Link Search Menu Expand Document

Configuring lakeFS to use S3 Virtual-Host addressing

Understanding virtual-host addressing

Some systems require S3 endpoints (such as lakeFS’s S3 Gateway) to support virtual-host style addressing.

lakeFS supports this, but requires some configuration in order to extract the bucket name (used as the lakeFS repository ID) from the host address.

For example:

GET http://foo.example.com/some/location

There are two ways to interpret the URL above:

  • as a virtual-host URL where the endpoint URL is example.com, the bucket name is foo, and the path is /some/location
  • as a path-based URL where the endpoint is foo.example.com, the bucket name is some and the path is location

By default, lakeFS reads URLs as path-based.
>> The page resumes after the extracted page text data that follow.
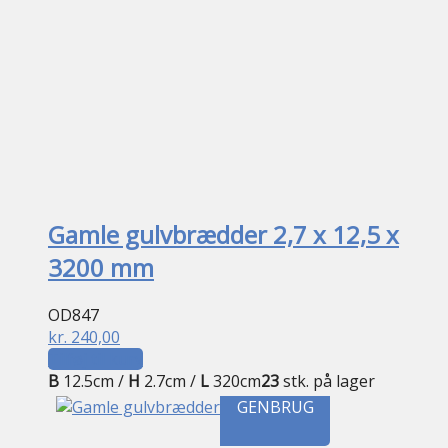
Gamle gulvbrædder 2,7 x 12,5 x
3200 mm
OD847
kr.
240,00
Tilføj til kurv
B
12.5cm /
H
2.7cm /
L
320cm
23
stk. på lager
GENBRUG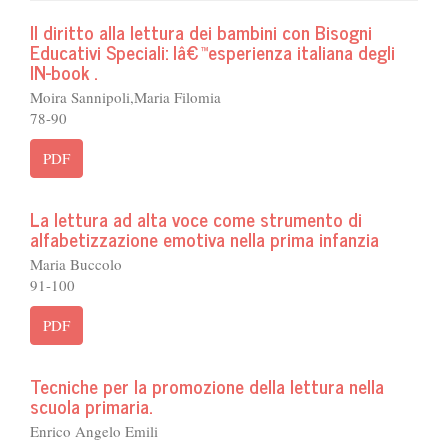
Il diritto alla lettura dei bambini con Bisogni
Educativi Speciali: lâ€™esperienza italiana degli
IN-book .
Moira Sannipoli,Maria Filomia
78-90
PDF
La lettura ad alta voce come strumento di
alfabetizzazione emotiva nella prima infanzia
Maria Buccolo
91-100
PDF
Tecniche per la promozione della lettura nella
scuola primaria.
Enrico Angelo Emili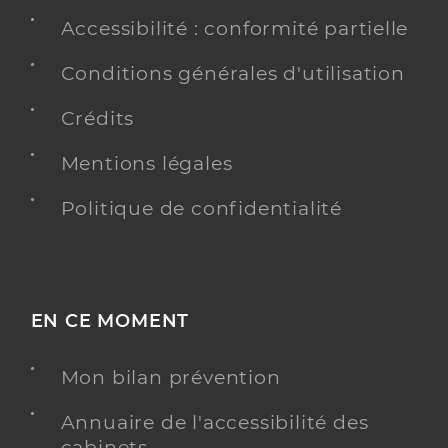
Accessibilité : conformité partielle
Conditions générales d'utilisation
Crédits
Mentions légales
Politique de confidentialité
EN CE MOMENT
Mon bilan prévention
Annuaire de l'accessibilité des
cabinets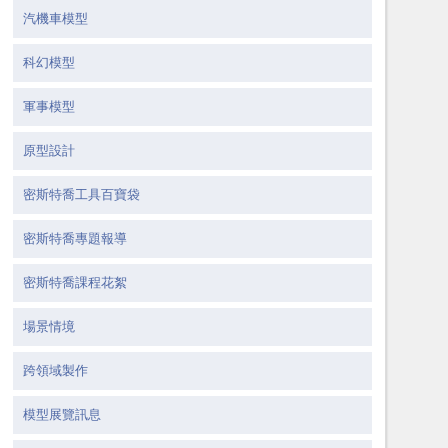
汽機車模型
科幻模型
軍事模型
原型設計
密斯特喬工具百寶袋
密斯特喬專題報導
密斯特喬課程花絮
場景情境
跨領域製作
模型展覽訊息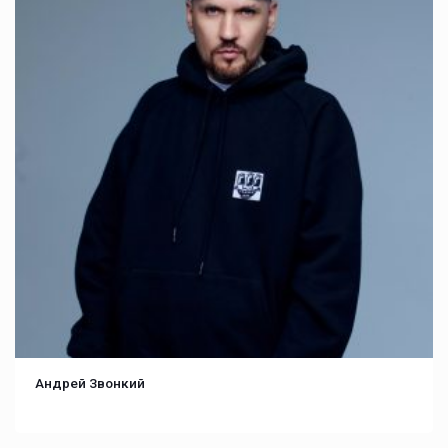
Андрей Звонкий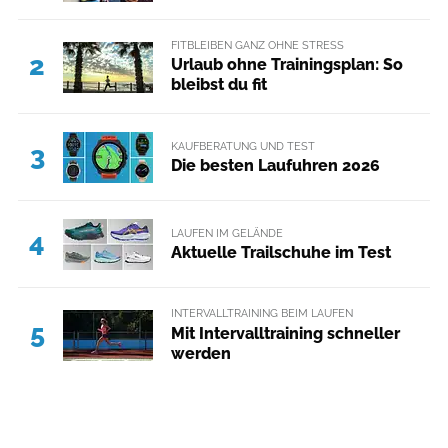
FITBLEIBEN GANZ OHNE STRESS
2
Urlaub ohne Trainingsplan: So
bleibst du fit
KAUFBERATUNG UND TEST
3
Die besten Laufuhren 2026
LAUFEN IM GELÄNDE
4
Aktuelle Trailschuhe im Test
INTERVALLTRAINING BEIM LAUFEN
5
Mit Intervalltraining schneller
werden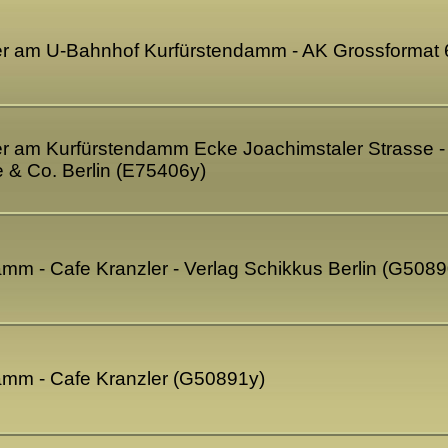
zler am U-Bahnhof Kurfürstendamm - AK Grossformat
ler am Kurfürstendamm Ecke Joachimstaler Strasse 
e & Co. Berlin (E75406y)
damm - Cafe Kranzler - Verlag Schikkus Berlin (G5089
damm - Cafe Kranzler (G50891y)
To read the URL as a virtual-host request, lakeFS requires additional configuration which includes defining an explicit set of DNS records for the lakeFS S3 gateway.

Adding an explicit S3 domain name to the S3 Gateway configuration

The first step would be to tell the lakeFS installation which hostnames are used for the S3 Gateway. This should be a different DNS record from the one used for e.g. the UI or API.
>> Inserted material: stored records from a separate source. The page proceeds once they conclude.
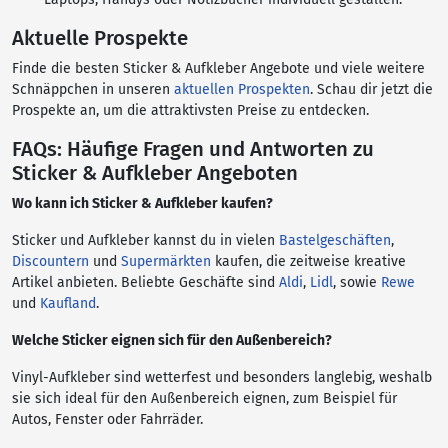
Aktuelle Prospekte
Finde die besten Sticker & Aufkleber Angebote und viele weitere
Schnäppchen in unseren
aktuellen Prospekten
. Schau dir jetzt die
Prospekte an, um die attraktivsten Preise zu entdecken.
FAQs: Häufige Fragen und Antworten zu
Sticker & Aufkleber Angeboten
Wo kann ich Sticker & Aufkleber kaufen?
Sticker und Aufkleber kannst du in vielen
Bastelgeschäften
,
Discountern
und
Supermärkten
kaufen, die zeitweise kreative
Artikel anbieten. Beliebte Geschäfte sind
Aldi
,
Lidl
, sowie
Rewe
und
Kaufland
.
Welche Sticker eignen sich für den Außenbereich?
Vinyl-Aufkleber sind wetterfest und besonders langlebig, weshalb
sie sich ideal für den Außenbereich eignen, zum Beispiel für
Autos, Fenster oder Fahrräder.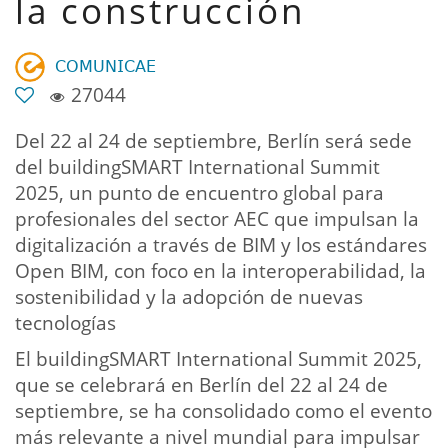
la construcción
𝖢𝖮𝖬𝖴𝖭𝖨𝖢𝖠𝖤
27044
Del 22 al 24 de septiembre, Berlín será sede
del buildingSMART International Summit
2025, un punto de encuentro global para
profesionales del sector AEC que impulsan la
digitalización a través de BIM y los estándares
Open BIM, con foco en la interoperabilidad, la
sostenibilidad y la adopción de nuevas
tecnologías
El buildingSMART International Summit 2025,
que se celebrará en Berlín del 22 al 24 de
septiembre, se ha consolidado como el evento
más relevante a nivel mundial para impulsar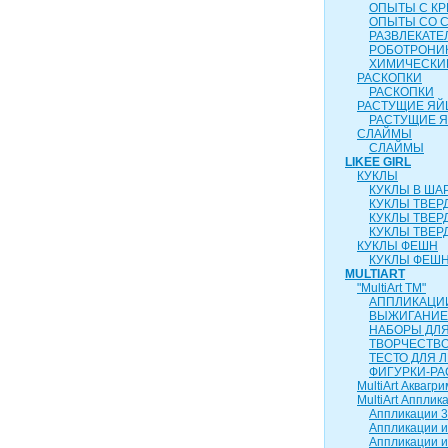
ОПЫТЫ С К
ОПЫТЫ СО 
РАЗВЛЕКАТ
РОБОТРОНИ
ХИМИЧЕСКИ
РАСКОПКИ
РАСКОПКИ
РАСТУЩИЕ ЯЙ
РАСТУЩИЕ 
СЛАЙМЫ
СЛАЙМЫ
LIKEE GIRL
КУКЛЫ
КУКЛЫ В ША
КУКЛЫ ТВЕР
КУКЛЫ ТВЕР
КУКЛЫ ТВЕР
КУКЛЫ ФЕШН
КУКЛЫ ФЕШН
MULTIART
"MultiArt ТМ"
АППЛИКАЦИ
ВЫЖИГАНИЕ
НАБОРЫ ДЛ
ТВОРЧЕСТВ
ТЕСТО ДЛЯ 
ФИГУРКИ-РА
MultiArt Аквагри
MultiArt Апплик
Аппликации 3
Аппликации и
Аппликации и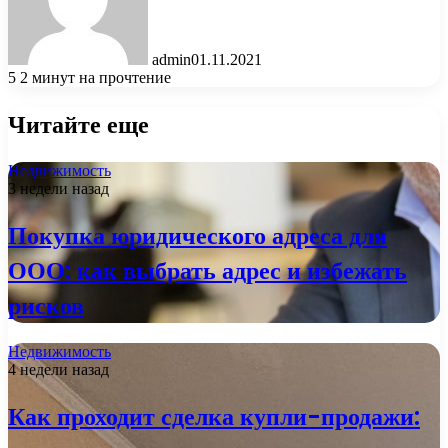
admin
01.11.2021
5
2 минут на прочтение
Читайте еще
Недвижимость
3 недели назад
Покупка юридического адреса для
ООО: как выбрать адрес и избежать
рисков
Недвижимость
4 недели назад
Как проходит сделка купли-продажи: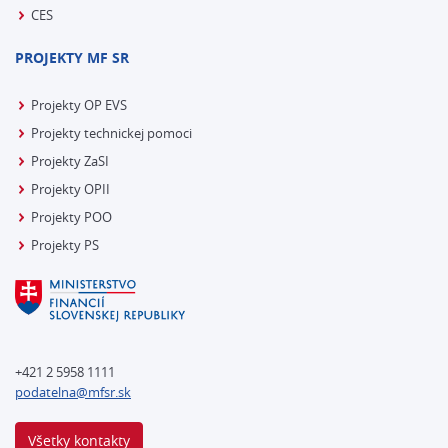
CES
PROJEKTY MF SR
Projekty OP EVS
Projekty technickej pomoci
Projekty ZaSI
Projekty OPII
Projekty POO
Projekty PS
+421 2 5958 1111
podatelna@mfsr.sk
Všetky kontakty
Typically, if the lakeFS installation is served under lakefs.example.com, a good choice would be s3.lakefs.example.com.

This could be done using either an environment variable:

LAKEFS_GATEWAYS_S3_DOMAIN_NAME="s3.lakefs.example.com"

Or by adding the gateways.s3.domain_name setting to the lakeFS config.yaml file:

---
database:
  connection_string: "..."

...

# This section defines an explict S3 gateway address that supports virtual-host addressing
gateways:
  s3:
    domain_name: s3.lakefs.example.com

For more information on how to configure lakeFS, check out the configuration reference

Setting up the appropriate DNS records

Once our lakeFS installation is configured with an explicit S3 gateway endpoint address, we need to define 2 DNS records and have them point at our lakeFS installation. This requires 2 CNAME records:

  1. s3.lakefs.example.com - CNAME to lakefs.example.com. This would be used as the S3 endpoint when configuring clients and will serve as our bare domain.
  2. *.s3.lakefs.example.com - Also a CNAME to lakefs.example.com. This will resolve virtual-host requests such as example-repo.s3.lakefs.example.com that lakeFS would now know how to parse.

For more information on how to configure these, see the official documentation of your DNS provider.

On AWS, This could also be done using ALIAS records for a load balancer.